--- ACTIVITY ---
Pick out each line of the data below that contains the word "report", matching case exactly, and copy those lines unchanged.

--- SOURCE RECORDS ---
--------------------

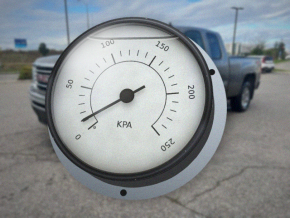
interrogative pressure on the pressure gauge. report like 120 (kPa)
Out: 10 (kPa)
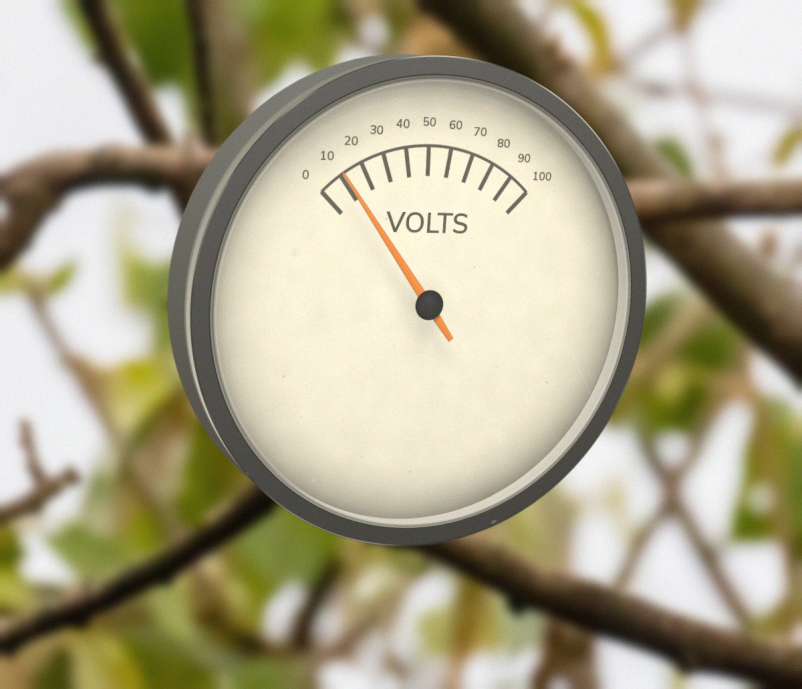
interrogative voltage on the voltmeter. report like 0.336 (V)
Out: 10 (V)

--------------------

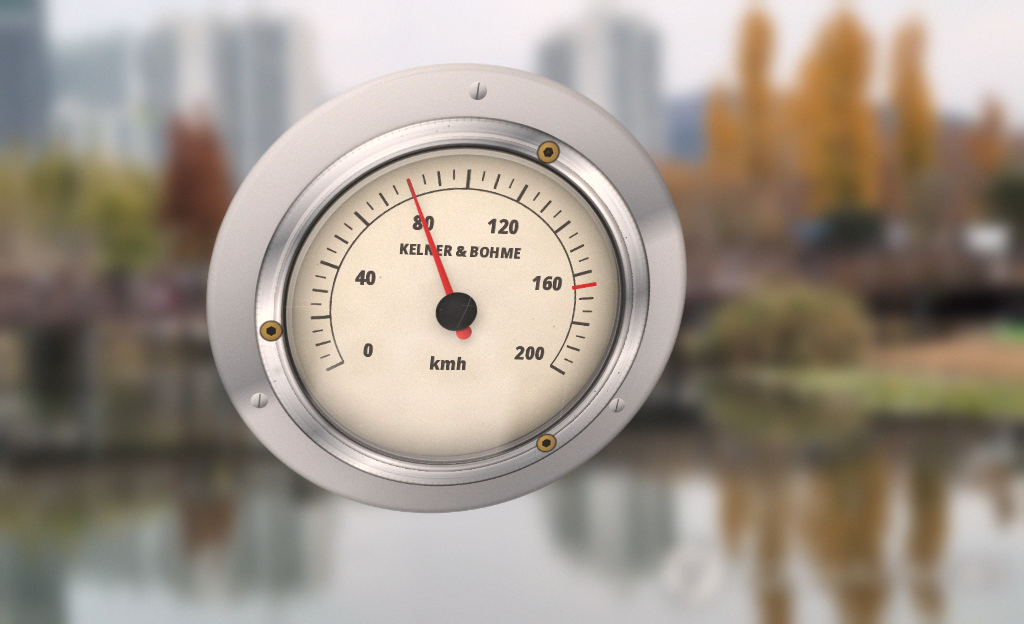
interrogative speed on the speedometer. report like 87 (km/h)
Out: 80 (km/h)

--------------------

--- TASK OUTPUT ---
interrogative pressure on the pressure gauge. report like 120 (kPa)
interrogative voltage on the voltmeter. report like 0.336 (V)
interrogative speed on the speedometer. report like 87 (km/h)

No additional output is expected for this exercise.